22 Dec 2021 | OP ED Watch

The BBC reports that “Arctic heat record is like Mediterranean, says UN”. And when the UN speaks, even scientists fall silent. But as Paul Homewood objects, the record set in Verkhoyansk last June at 38°C was only .7° higher than the previous peak back in 1988. And this year, the BBC hastened not to mention, it was just 33.1°. Which brings us to the stunning news that in Ottawa, also not noted for its olive groves, we just had our 251st day over 5°C which puts us in 9th place since records began in the 1870s. The all-time record was set in blazing hot… 1953. Though we may soon overtake 1948.

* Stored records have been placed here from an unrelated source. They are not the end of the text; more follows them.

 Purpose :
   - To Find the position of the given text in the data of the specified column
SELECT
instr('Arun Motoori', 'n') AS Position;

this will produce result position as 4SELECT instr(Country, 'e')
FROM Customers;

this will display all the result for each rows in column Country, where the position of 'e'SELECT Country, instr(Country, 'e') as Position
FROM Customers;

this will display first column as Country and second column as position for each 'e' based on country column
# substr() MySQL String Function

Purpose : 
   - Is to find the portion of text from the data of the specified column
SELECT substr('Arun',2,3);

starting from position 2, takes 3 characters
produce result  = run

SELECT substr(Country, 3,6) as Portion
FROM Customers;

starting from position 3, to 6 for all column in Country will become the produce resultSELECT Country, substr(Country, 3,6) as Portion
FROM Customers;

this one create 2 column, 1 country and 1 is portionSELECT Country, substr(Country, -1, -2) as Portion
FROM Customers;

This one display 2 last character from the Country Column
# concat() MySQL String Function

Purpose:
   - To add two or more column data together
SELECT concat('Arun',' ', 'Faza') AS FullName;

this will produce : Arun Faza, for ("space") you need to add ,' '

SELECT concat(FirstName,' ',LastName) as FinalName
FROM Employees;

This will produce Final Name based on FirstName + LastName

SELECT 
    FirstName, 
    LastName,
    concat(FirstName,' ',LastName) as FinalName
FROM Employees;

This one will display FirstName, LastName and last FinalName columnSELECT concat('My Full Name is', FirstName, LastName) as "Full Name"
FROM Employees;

The point, clear to anyone with statistical training formal or informal, is that unusual events are unusual. They are not impossible. And they are not trends. Just as the Amazon fires of whatever year it was that the lungs of the Earth were on fire seem to have gone out, rhetorically and actually.

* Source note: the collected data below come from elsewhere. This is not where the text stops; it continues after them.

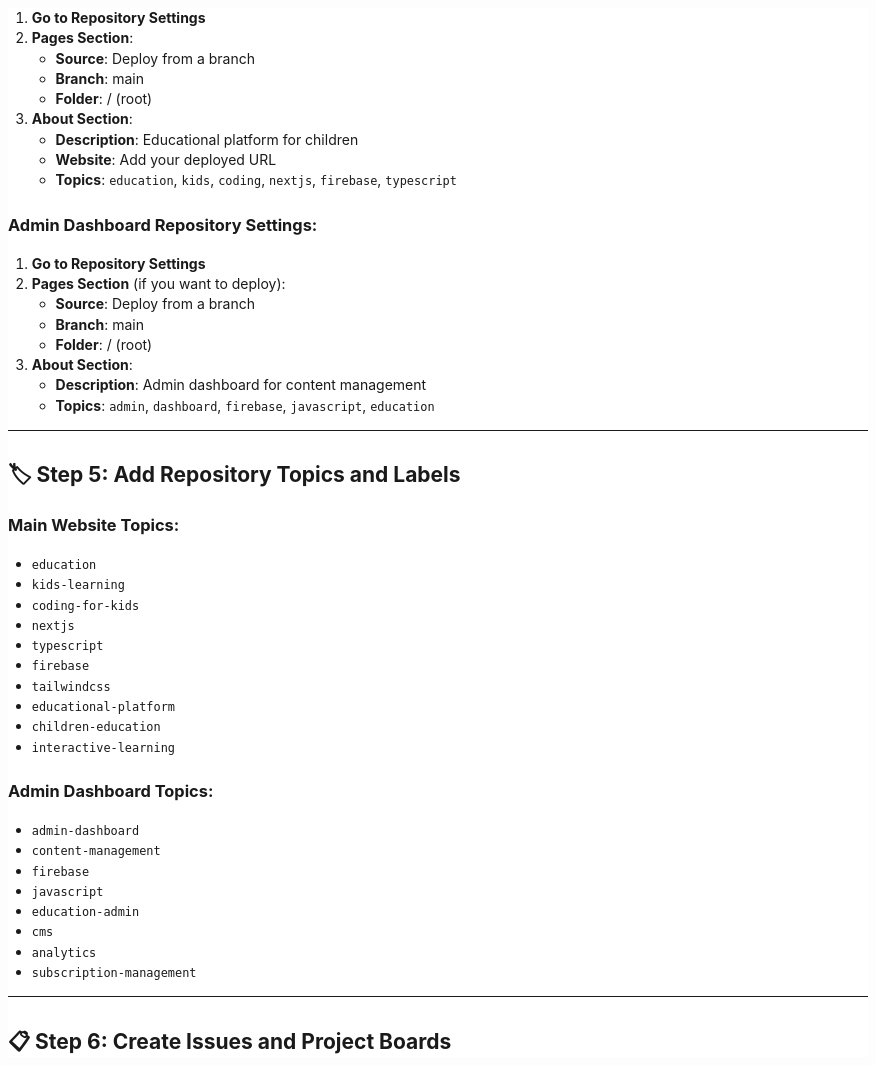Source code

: 1. **Go to Repository Settings**
2. **Pages Section**:
   - **Source**: Deploy from a branch
   - **Branch**: main
   - **Folder**: / (root)
3. **About Section**:
   - **Description**: Educational platform for children
   - **Website**: Add your deployed URL
   - **Topics**: `education`, `kids`, `coding`, `nextjs`, `firebase`, `typescript`

### **Admin Dashboard Repository Settings:**

1. **Go to Repository Settings**
2. **Pages Section** (if you want to deploy):
   - **Source**: Deploy from a branch
   - **Branch**: main
   - **Folder**: / (root)
3. **About Section**:
   - **Description**: Admin dashboard for content management
   - **Topics**: `admin`, `dashboard`, `firebase`, `javascript`, `education`

---

## 🏷️ **Step 5: Add Repository Topics and Labels**

### **Main Website Topics:**
- `education`
- `kids-learning`
- `coding-for-kids`
- `nextjs`
- `typescript`
- `firebase`
- `tailwindcss`
- `educational-platform`
- `children-education`
- `interactive-learning`

### **Admin Dashboard Topics:**
- `admin-dashboard`
- `content-management`
- `firebase`
- `javascript`
- `education-admin`
- `cms`
- `analytics`
- `subscription-management`

---

## 📋 **Step 6: Create Issues and Project Boards**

We are just kidding, of course. First, we know what year it was, unlike all the people then yelling about it and often posting pictures from other times and places. It was 2019, and we made a video about it. Second, the fires aren’t out. The Amazon has frequent wildfires because it’s a place, and places have wildfires. (There were a lot more in Africa that year but for some reason they weren’t cool.) The issue is trends. We don’t know if the BBC author has statistical training, since they are not identified. But we know about the UN and we don’t like what we see.

As this is our last Newsletter of 2021, and as it is a habit to look both backward and forward at this time of the turning year, we strongly urge everyone, even journalists, to think long and hard about the fact that trends consist of a pattern of events moving in a particular direction. And it will not do to claim some heat dome is clear evidence of climate change unless you can point to a growing number either of such heat domes or of the various factors that, when combined, create one.

Ditto Australian wildfires, British Columbia floods, a drought in your particular neck of the woods or whatever just happened there. It’s a question of pattern recognition, and we don’t mean the pattern of ill-informed enthusiasts asserting a trend because of an outlying event that fits their preconceptions.

Here Homewood pulls what in climate terms should probably be called a dirty trick. He observes that “apart from the exceptional temperature last year and in 1988, there is no evidence that Siberian summers are getting hotter in overall terms” and then the low-down swine produces a chart showing that “average summer temperatures at Verkhoyansk are no higher now than they were a century ago”. It also shows that they fell from the 1930s into the 1960s, clear evidence of a cooling trend that was once very popular.